Kushya’s Response 3/18

This week’s readings made me think about how positionality and identity affect perception.  Many of the article’s discussions of hard and soft caring showed how actions such as lowering standards may seem like caring to the teacher, but students perceive the opposite.  It made me think about what a delicate balance teaching, and really any meaningful relationship is.  It’s a constant swaying between pushing the student forward and pulling back.  Further, I wondered about how special education plays into this situation.  The best teachers I know have the skills and strategies in their back pocket that allows them to push students.  They believe enough in their own abilities as teachers and the abilities of their students that they are truly relentless.  

At the end of the day, though, no matter what the teacher intends, if the student feels as though the teacher does not care, then the outcome will be a lack of student learning and commitment.  

This truth about perception extends to adults as well.  I often feel as though administrators don’t care about me, my opinion or my work.  Just as students need teachers that offer critical care, teachers need principals that do the same. 

Another theme that emerged for me from these readings is that many of the wonderful schools and parent organizations grew out of a need that was not being met.  The Malcolm X quote at the end of the parent video highlights the need to turn our rage into action.  We see this in our small moments – students need teachers who will not just feel sorry for them, but will act in ways that will bolster their success, and in our larger activism – teachers and parents need to band together in order to make systemic changes.  The idea that change occurs in response to a low point reminds me of the conversation that we had the first day of class, in which we spoke about moments of caring in schools often occurring alongside a traumatic event or time in our lives.  

Lastly, I thought a lot about the positive surveillance practices that were described in the Antrop-Gonzalez & De Jesus article.  Those practices reminded me a lot of womanist and mothering practices.  For me, growing up, my grandmother watched all of her grandchildren incessantly.  It was impossible to do anything wrong because she would always know about it.  This practice of lovingly hovering with a sharp eye and a strong hand is common in many communities, especially marginalized ones in which the risk of permissiveness is greatest.  Many educational leaders, for instance, Ladson-Billings, have written at length about the positive impact of having so many kinfolk around that there was literally nowhere to hide.  

These readings also left me with a question about integration.  Do you think that some healing practices, such as culturally relevant curriculum and parental involvement, would work as well in an integrated school? 

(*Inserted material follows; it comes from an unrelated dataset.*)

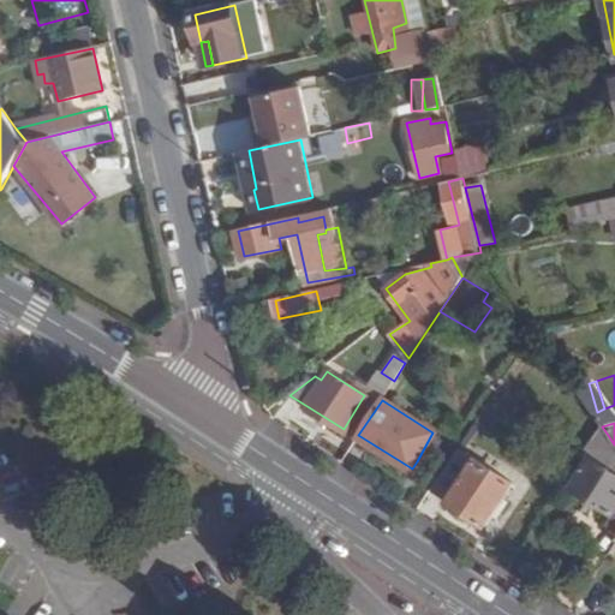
[(602,427),(584,454),(592,460),(595,458),(608,435),(602,427)]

3 thoughts on “Kushya’s Response 3/18

  1. Jane Quinn

    hi Kushya: I loved your reply, especially the idea that “teachers and parents need to band together in order to make systemic change.” I would like to offer a friendly amendment and add “students” to the work and the movement. I find it so inspiring to read about current student activism in NYC around racial justice. These students are showing the same kind of outrage, intelligence, and persistence that we witnessed in the Parent Power video–and their work is getting a lot of attention in the press, especially in light of the recent Chancellor’s resignation over lack of progress toward/commitment to educational equity and racial justice. Fondly, Jane

  2. Fatima Sherif

    Yes, Kushya I agree perception is huge!
    It reminds me of an argument that I had with one of my CUNY colleagues where he argued that students are already overwhelmed so he doesn’t hold them to a rigid accountability structure. I was displeased, to say the least. Primarily because I felt that because he was not from a marginalized community he didn’t realize that his actions were not helpful. I believe in holding students accountable but I also believe that as educators we must provide supportive and authentic environments that also encourage our students to want to hold themselves accountable. It is a delicate balance and the idea that you presented of pushing the student forward and pulling back is one that everyone must be willing to do at various moments. This is why it is important for educators to build trusting environments because it is that trust, that will allow you to gauge what type of support the student needs at any moment.

  3. Miguel Rodriguez (He/Him/His)

    Hey Kushya,

    As always you’re sooooo on point!!

    reading your reflection made me think about all of the Parent networks in NYC that were spawned from issues in the community. The actions of many can shift so many things. It makes wonder what parenting in an unjust world might look like for me. I cannot wait to hear more of your thoughts!